Remote workers use an extra 75 per cent gas per day during winter and 25 per cent more electricity than those who go to the office five-days a week, according to estimates from Uswitch.

Everyday uses of household appliances while working from home can add up to push bills hundreds of pounds higher, analysis has found.

Boiling the kettle three times a day will add £8 a month to energy bills, or £100 a year, under the October energy price cap, according to calculations based on figures from Citizens Advice.

Similarly, running a desktop computer for eight hours a day will cost £35.68 a month. Using the oven to cook lunch will add £23.42 to the monthly bills.

Even though returning to the office could mean adding commuting costs, employees are still likely to be better off by £1,500.

The average commute by car costs £1,006 a year, latest pump prices from the RAC show. This is based on the average daily commute being 5,040 miles a year, according to research from comparison site Confused.com.

The typical car in the UK runs 38.8 miles per gallon, data from research firm NimbleFins has found. Renny Biggins, of trade group The Investing and Saving Alliance, said the rise in the energy bills would be even worse news for those working from home.

Even if it only costs an additional £700 a year to work from home, a basic rate taxpayer would need to earn nearly £900 a year more just to cover the cost, he calculated.

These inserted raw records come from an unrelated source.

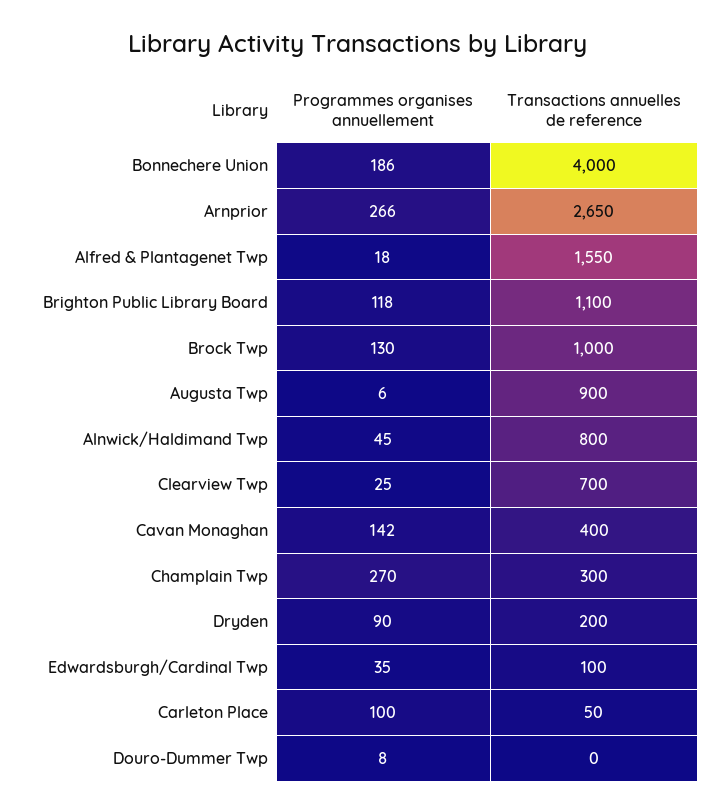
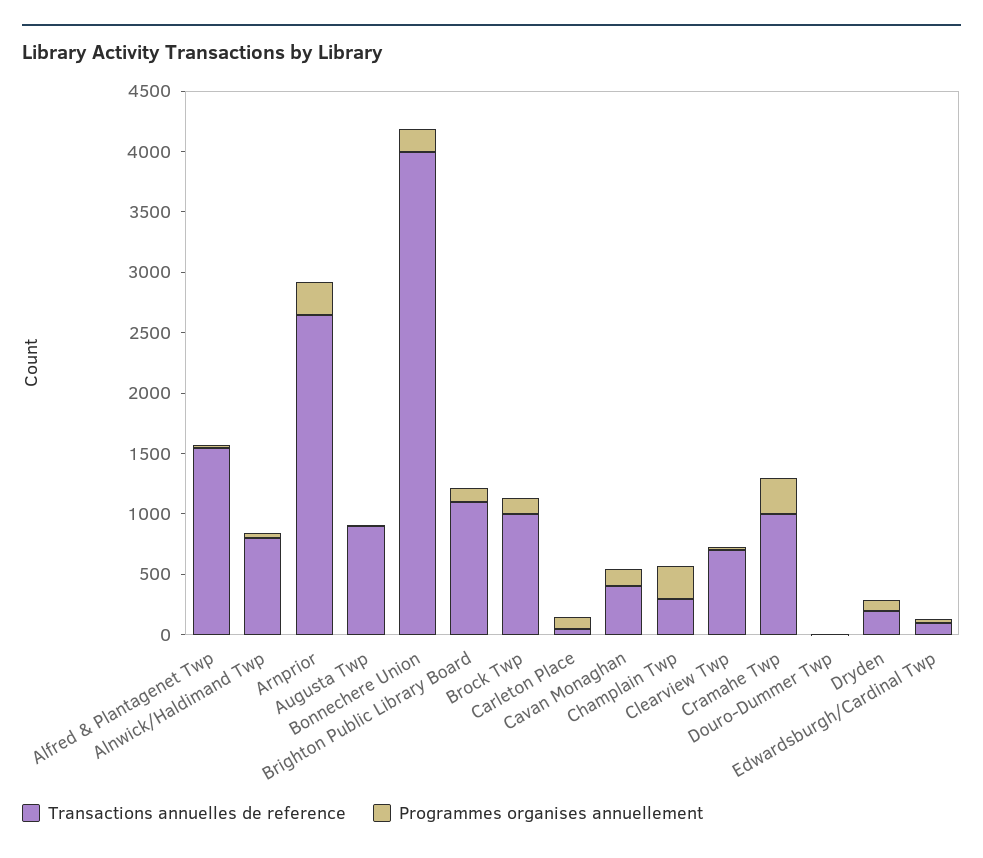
Transactions annuelles de reference, Cramahe Twp: none -> 1000
Programmes organises annuellement, Cramahe Twp: none -> 300

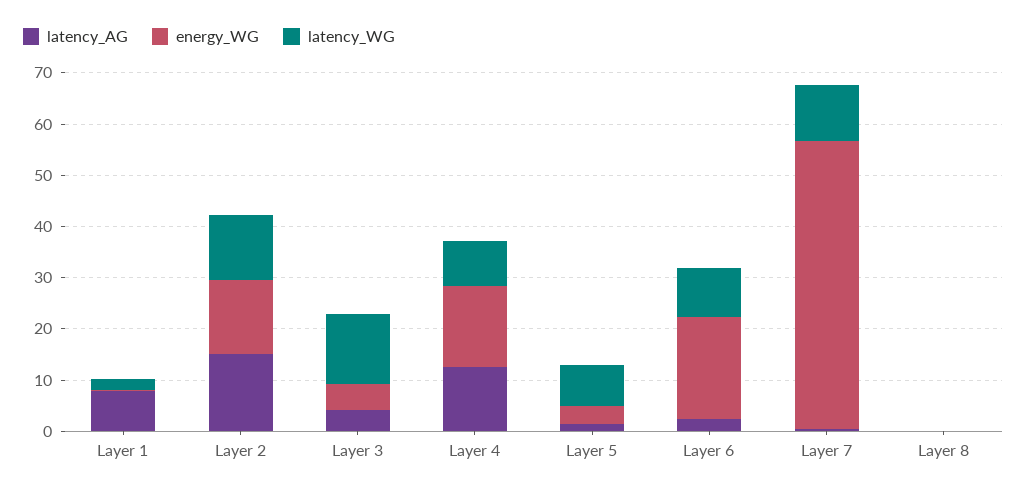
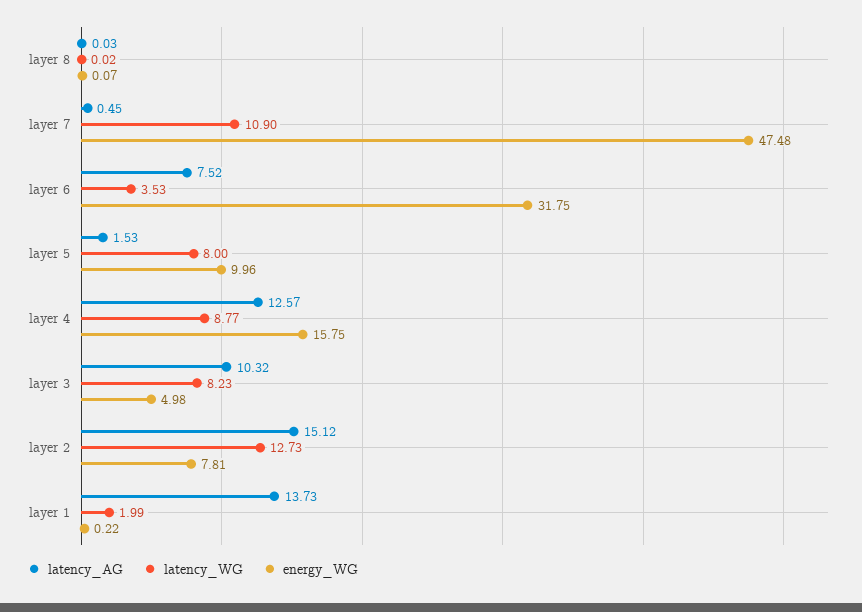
latency_AG, Layer 1: 8 -> 13.73
energy_WG, Layer 2: 14 -> 7.81
latency_AG, Layer 3: 4 -> 10.32
latency_WG, Layer 3: 14 -> 8.23
energy_WG, Layer 5: 4 -> 9.96
latency_AG, Layer 6: 2 -> 7.52
energy_WG, Layer 6: 20 -> 31.75
latency_WG, Layer 6: 10 -> 3.53
energy_WG, Layer 7: 56 -> 47.48

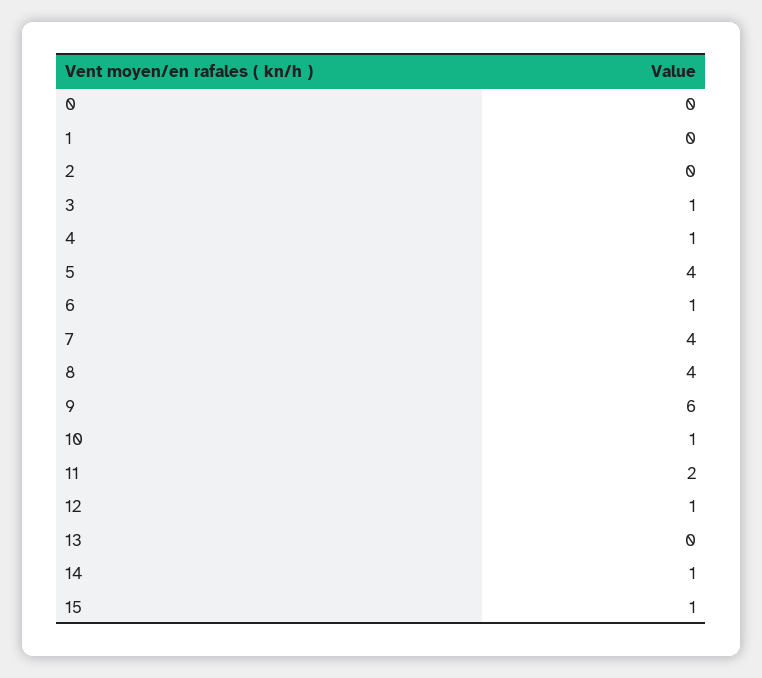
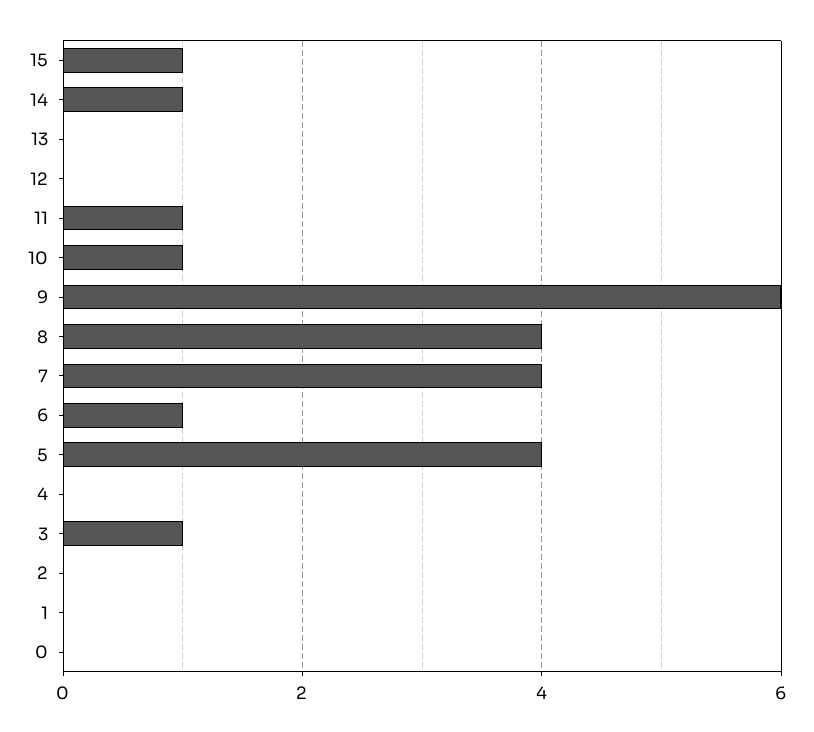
4: 1 -> 0
11: 2 -> 1
12: 1 -> 0

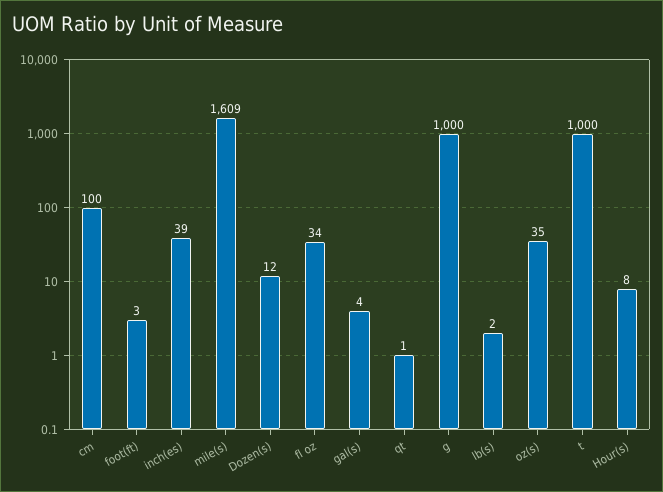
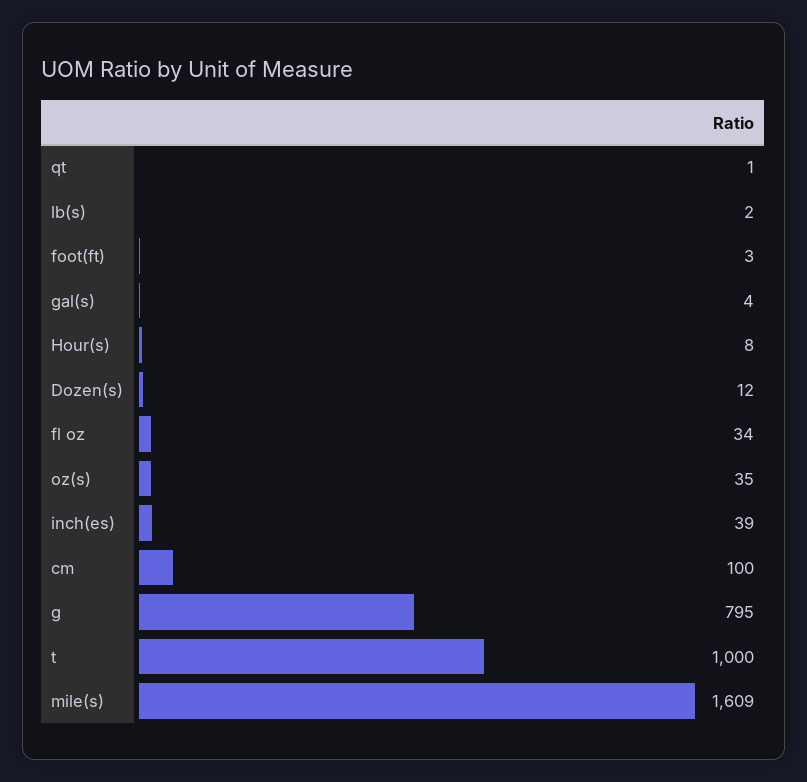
g: 1000 -> 795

“Even with high fuel and train costs, it may prove more cost effective to pay any commuting costs and work in a warm office,” he said.

Higher energy bills could help some of Britain’s largest employers, who have been attempting to lure workers back to the office and in some cases issuing mandates to return.

Sarah Coles, of stockbroker Hargreaves Lansdown, said the “horrible scale” of the energy price increase would force people to reconsider spending they have always taken for granted.

“Even for those who consider themselves to be comfortable, this is a serious enough crisis that they’re going to need to find new solutions,” she said.

However, the cost of commuting may outweigh savings made on heating for some home workers, she said.

“Instead, people may have to reconsider how they use their heating, so instead of leaving it on all day they focus on trying to retain as much heat as possible in the rooms they’re using, through things like more draught-proofing.”